NEW figures have revealed a “modest decline” in the output generated by the Scottish construction sector from £14.7 billion in 2015 to £14.5 billion last year.
The figures, issued by the Office for National Statistics (ONS), revealed a rise in output from the housing, private commercial and repair and maintenance sectors. However, output from infrastructure dropped from a record high of £4.2 billion during 2015 to just £3.1 billion in 2016.
Vaughan Hart, Scottish Building Federation managing director, was encouraged overall by the results but again voiced fears over the impact of the removal of empty property rates relief. He said, “There has been encouragingly strong performance from the housing, private commercial and repair and maintenance sectors of the Scottish construction industry last year. Output from the housing sector rose by 16%, largely driven by an increase in private housebuilding. The private commercial sector was also strong, rising 6% to more than £2.6 billion, the highest it’s been since 2008. We’ve also seen good output in repair and maintenance, rising 5% to more than £4.1 billion. On the other side of the equation, infrastructure output has dropped significantly and private industrial activity is at a new low, partly prompted by the removal of empty property rates relief which is a policy we have consistently campaigned against.
“Overall, these are encouraging results which suggest that the industry is moving in the right direction in terms of achieving a balanced recovery across different sectors, hopefully with a reduced reliance on major infrastructure projects to drive future growth as other key sectors such as housing, commercial and repair and maintenance continue to show strengthening performance. We will be watching closely to see if this momentum continues into 2017. However, that is obviously very much dependent on how the wider economy performs and there is still a good deal of uncertainty about future economic prospects just now.”
The ONS also revealed that output in the British construction sector fell by 0.4% in January 2017 compared with the previous month, but increased by 2% compared with a year earlier. New orders fell by 2.8% in Quarter 4 of 2016, driven mainly by falls in private industrial and private commercial work.
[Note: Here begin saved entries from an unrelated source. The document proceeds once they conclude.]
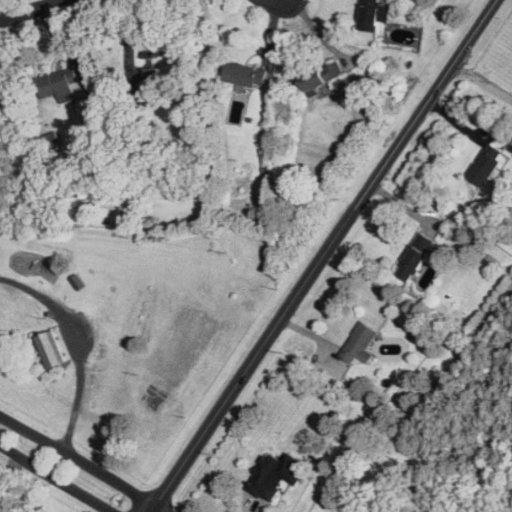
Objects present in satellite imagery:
road: (38, 7)
building: (372, 14)
building: (373, 14)
road: (9, 18)
building: (163, 51)
building: (168, 65)
building: (247, 73)
building: (322, 73)
building: (152, 74)
building: (245, 74)
building: (323, 75)
building: (60, 80)
road: (482, 82)
building: (63, 84)
road: (423, 108)
building: (5, 127)
building: (485, 164)
building: (485, 164)
building: (414, 257)
building: (415, 257)
building: (360, 343)
building: (360, 344)
road: (75, 345)
building: (49, 349)
building: (50, 349)
road: (253, 360)
road: (77, 458)
building: (276, 468)
building: (276, 474)
road: (54, 479)
road: (152, 508)
road: (161, 508)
Despite this fall, the annual volume of new orders is now at its highest level since 2008.
Rebecca Larkin, senior economist at the Construction Products Association, said, “Following an increase in output in Q4 last year, the overall fall in construction output in the opening month of 2017 was disappointing, with a decrease in housing, industrial, commercial and RM&I activity over the month.
“Furthermore, the construction new orders data from the ONS suggests that there may be continued weakness in activity in some sectors during 2017. Commercial new orders tailed off in the second half of 2016 and in Q4 were 10.6% lower than in Q3 and fell 24.1% from a year ago, and new orders in the industrial sector were the lowest in two years. Building work in both sectors requires a large up-front investment for a long-term rate of return and it appears decision-making has been clouded by a rise in economic uncertainty.”
Allan Callaghan, managing director of housebuilder Cruden Homes West, said the construction sector must continue to keep recruiting and developing young people. Speaking as Scottish Apprentice Week comes to an end, he emphasised the fact the sector is “suffering” from an ageing workforce with widening skills gaps.
“This week’s Scottish Apprentice Week has put a spotlight on the value of apprenticeships to construction employers,” he said. “It’s vital that we continue to keep recruiting and developing young people to build a skilled and talented workforce.
“We desperately need to build more new, affordable houses and, with the requirement for over 12,000 new workers over the next five years, there’s never been a better time to encourage young people into this thriving sector.
“Much more than hard hat jobs, it’s a flourishing industry that is home to varied careers including engineering, surveying, marketing, architecture, planning and much more.”